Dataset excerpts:
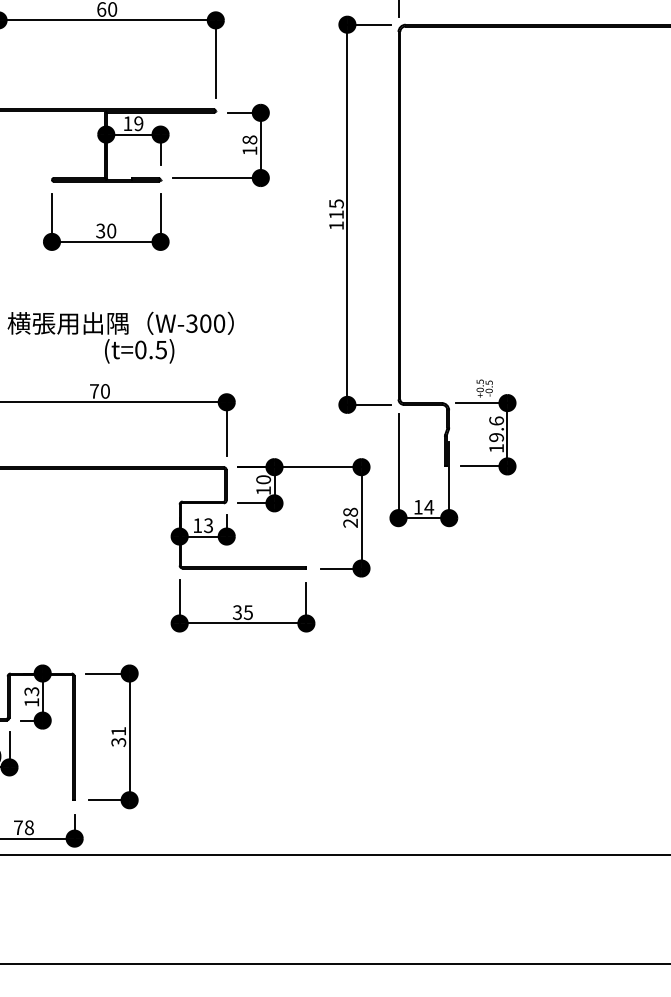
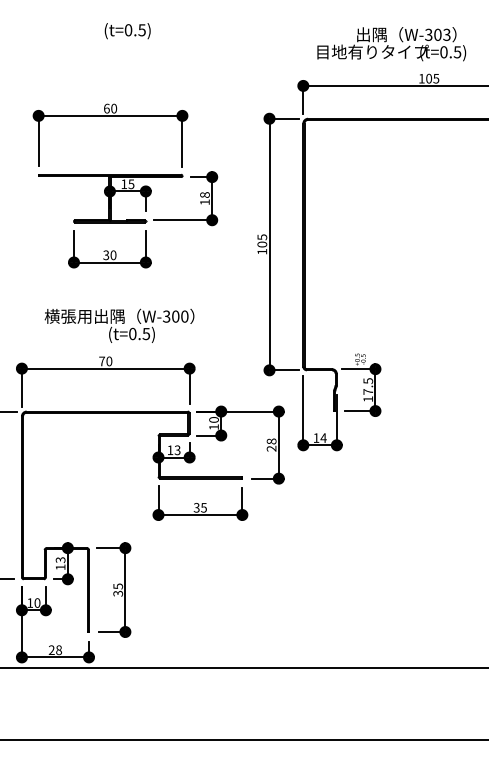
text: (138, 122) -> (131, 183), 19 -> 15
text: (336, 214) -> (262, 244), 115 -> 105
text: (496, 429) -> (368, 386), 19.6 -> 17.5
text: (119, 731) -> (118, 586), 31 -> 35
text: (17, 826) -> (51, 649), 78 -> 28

---

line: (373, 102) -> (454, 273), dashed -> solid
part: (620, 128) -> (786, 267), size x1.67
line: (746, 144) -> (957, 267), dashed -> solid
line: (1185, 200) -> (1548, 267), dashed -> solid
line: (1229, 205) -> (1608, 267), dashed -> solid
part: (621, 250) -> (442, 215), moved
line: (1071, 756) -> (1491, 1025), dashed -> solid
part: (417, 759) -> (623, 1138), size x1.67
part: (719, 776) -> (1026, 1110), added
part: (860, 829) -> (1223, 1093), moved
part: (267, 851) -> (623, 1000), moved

WORK INSTRUCTION:
Would you copy each line of the records that contains "text"?

RESPONSE:
text: (138, 122) -> (131, 183), 19 -> 15
text: (336, 214) -> (262, 244), 115 -> 105
text: (496, 429) -> (368, 386), 19.6 -> 17.5
text: (119, 731) -> (118, 586), 31 -> 35
text: (17, 826) -> (51, 649), 78 -> 28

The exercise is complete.